Affaire Woerth: la Cour de justice se transporte à Compiègne
Pour la toute première fois de son existence, la Cour de justice de la République (CJR) a effectué un «transport de justice» en dehors de Paris, ce mercredi 30 mars dans l'après-midi. Agissant à la manière de juges d'instruction, plusieurs membres de la CJR se sont rendus à Compiègne (Oise), où ils sont arrivés vers 13 heures, pour enquêter sur la vente litigieuse de l'hippodrome du Putois, affaire dans laquelle l'ancien ministre du budget, Eric Woerth, risque des poursuites pour «prise illégale d'intérêts».
Selon des informations obtenues par Mediapart, trois juges de la commission d'instruction de la CJR et un avocat général de la Cour de cassation, assistés d'un greffier, de plusieurs policiers de la police judiciaire et de l'identité judiciaire, ainsi que de trois experts agréés, ont procédé à une série de constatations et d'auditions sur place.
Le directeur, le trésorier et le secrétaire général de la Société des courses de Compiègne ont notamment été entendus. Policiers et experts (un géomètre, un spécialiste des questions forestières et un expert en évaluation financière de biens immobiliers) seront certainement amenés à retourner régulièrement à Compiègne, et devraient travailler pendant plusieurs semaines sur ce dossier.

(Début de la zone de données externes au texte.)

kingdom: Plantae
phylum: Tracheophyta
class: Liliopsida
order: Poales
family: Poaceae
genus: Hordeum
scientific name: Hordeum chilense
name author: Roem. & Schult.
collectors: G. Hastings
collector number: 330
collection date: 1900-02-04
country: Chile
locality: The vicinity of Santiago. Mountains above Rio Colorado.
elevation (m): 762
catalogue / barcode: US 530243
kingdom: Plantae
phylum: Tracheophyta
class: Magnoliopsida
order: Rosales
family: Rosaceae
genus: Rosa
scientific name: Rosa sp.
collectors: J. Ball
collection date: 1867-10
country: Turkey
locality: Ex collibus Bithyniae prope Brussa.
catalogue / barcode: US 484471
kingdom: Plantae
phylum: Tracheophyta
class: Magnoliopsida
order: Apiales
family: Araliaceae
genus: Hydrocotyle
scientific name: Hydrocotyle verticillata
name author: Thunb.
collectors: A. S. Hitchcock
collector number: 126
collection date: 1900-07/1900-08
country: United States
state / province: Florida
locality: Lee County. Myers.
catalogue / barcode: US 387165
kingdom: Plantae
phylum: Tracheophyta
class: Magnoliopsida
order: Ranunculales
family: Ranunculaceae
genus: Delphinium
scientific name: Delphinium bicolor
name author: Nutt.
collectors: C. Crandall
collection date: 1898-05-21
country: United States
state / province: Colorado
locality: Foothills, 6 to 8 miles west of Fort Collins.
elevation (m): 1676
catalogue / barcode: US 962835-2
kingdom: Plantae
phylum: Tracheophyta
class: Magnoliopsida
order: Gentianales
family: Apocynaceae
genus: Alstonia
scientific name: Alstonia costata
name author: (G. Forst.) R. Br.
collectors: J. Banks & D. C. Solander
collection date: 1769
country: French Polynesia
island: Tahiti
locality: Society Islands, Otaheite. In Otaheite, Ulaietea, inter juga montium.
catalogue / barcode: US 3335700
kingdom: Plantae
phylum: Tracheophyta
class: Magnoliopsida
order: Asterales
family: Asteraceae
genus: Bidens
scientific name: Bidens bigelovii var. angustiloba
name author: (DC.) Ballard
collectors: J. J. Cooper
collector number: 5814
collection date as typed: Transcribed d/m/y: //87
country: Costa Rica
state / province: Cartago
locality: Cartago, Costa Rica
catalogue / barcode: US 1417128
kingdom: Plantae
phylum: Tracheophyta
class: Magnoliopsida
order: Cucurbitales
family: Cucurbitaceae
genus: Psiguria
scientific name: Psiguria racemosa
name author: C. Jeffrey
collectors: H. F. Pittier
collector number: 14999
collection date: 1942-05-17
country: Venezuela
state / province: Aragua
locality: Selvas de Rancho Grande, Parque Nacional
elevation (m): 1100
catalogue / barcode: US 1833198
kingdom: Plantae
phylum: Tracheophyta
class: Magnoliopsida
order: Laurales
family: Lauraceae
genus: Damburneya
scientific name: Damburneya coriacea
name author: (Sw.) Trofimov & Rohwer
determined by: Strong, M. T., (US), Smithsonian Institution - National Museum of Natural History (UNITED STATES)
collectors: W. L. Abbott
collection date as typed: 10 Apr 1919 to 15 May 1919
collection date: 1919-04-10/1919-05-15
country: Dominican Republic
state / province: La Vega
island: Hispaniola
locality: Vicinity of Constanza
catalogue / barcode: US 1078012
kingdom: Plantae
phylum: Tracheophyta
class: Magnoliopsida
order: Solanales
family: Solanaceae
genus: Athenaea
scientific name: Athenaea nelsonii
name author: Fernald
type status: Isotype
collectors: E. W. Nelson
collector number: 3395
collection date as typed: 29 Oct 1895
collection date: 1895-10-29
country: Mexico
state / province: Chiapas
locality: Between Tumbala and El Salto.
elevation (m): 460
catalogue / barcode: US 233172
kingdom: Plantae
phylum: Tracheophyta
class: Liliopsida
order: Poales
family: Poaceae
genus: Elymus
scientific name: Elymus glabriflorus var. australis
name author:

L'instruction de la Cour de justice de la République vise à éclaircir les conditions controversées dans lesquelles 57 hectares de forêt – comprenant l'hippodrome de Compiègne, 5.000 mètres carrés de bâtiment ainsi qu'un golf – ont été cédés par l'Etat en mars 2010. Selon des sources informées, l'ancien ministre Eric Woerth pourrait être entendu dans les semaines qui viennent par la commission d'instruction de la CJR, soit en tant que témoin assisté, soit en tant que mis en examen.
Plusieurs aspects posent question dans ce dossier révélé par le Canard enchaîné en juillet dernier. D'abord, la vente des 57 hectares de forêt était impossible avant l'intervention d'Eric Woerth. En 2003, une demande de rachat présentée aux pouvoirs publics avait été repoussée par le ministre de l'agriculture Hervé Gaymard, conformément à l'avis de son administration et de l'Office national des forêts (ONF). Ensuite, cette cession a été effectuée dans des conditions de précipitation qui semblent suspectes : cette vente de gré à gré (c'est-à-dire sans appel d‘offres) a été finalisée le 17 mars 2010, soit quelques jours seulement avant le départ d'Eric Woerth du ministère du budget pour celui du travail. Eric Woerth lui-même est d'ailleurs intervenu pour accélérer le dossier, présenté par la Société des courses de Compiègne.
Enfin, le prix de la vente, 2,5 millions d'euros, serait très largement sous-estimé, selon certains fonctionnaires ayant accès au dossier. En outre, il subsiste un doute quant à la finalité de l'opération, certains esprits mal tournés soupçonnant, en arrière-plan, l'existence de lucratifs projets immobiliers. L'acquéreur, la Société des courses de Compiègne, a pour directeur Antoine Gilibert, un proche du puissant Philippe Marini (rapporteur de la commission des finances du Sénat, maire de Compiègne et poids lourd de l'UMP dans l'Oise), auquel le ministre du budget et maire de Chantilly Eric Woerth, ne pouvait certainement pas refuser grand-chose. Les deux hommes étant, par ailleurs, l'un et l'autre maires de communes où le cheval est roi, avec des champs de courses et des élevages réputés.
Eric Woerth avait minimisé son rôle dans cette affaire dans une interview accordée au Figaro. Il y assurait notamment n'avoir consacré que «six ou sept minutes» au dossier de l'hippodrome de Compiègne, qui avait selon lui été «arbitré par Matignon» (lire ici). Pour sa part, dans un entretien à Mediapart, Antoine Gilibert s'était défendu de connaître Eric Woerth, et avait juré ne pas avoir de projets immobiliers (lire ici).
De leur côté, plusieurs élus PS de l'Oise demandent l'annulation de la vente de l'hippodrome, et ont déposé plainte au tribunal de Compiègne dans le volet non ministériel de cette affaire. Ce dossier, qui a été dépaysé, est maintenant instruit au tribunal d'Amiens (Somme). La CJR, pour sa part, est saisie du cas d'Eric Woerth depuis le 13 janvier dernier (lire ici). C'est la seule juridiction habilitée à instruire et à juger les délits commis par des ministres dans l'exercice de leurs fonctions. La commission d'instruction de la CJR a le pouvoir de mettre Eric Woerth en examen, puis éventuellement de le renvoyer devant la formation de jugement de la Cour de justice de la République.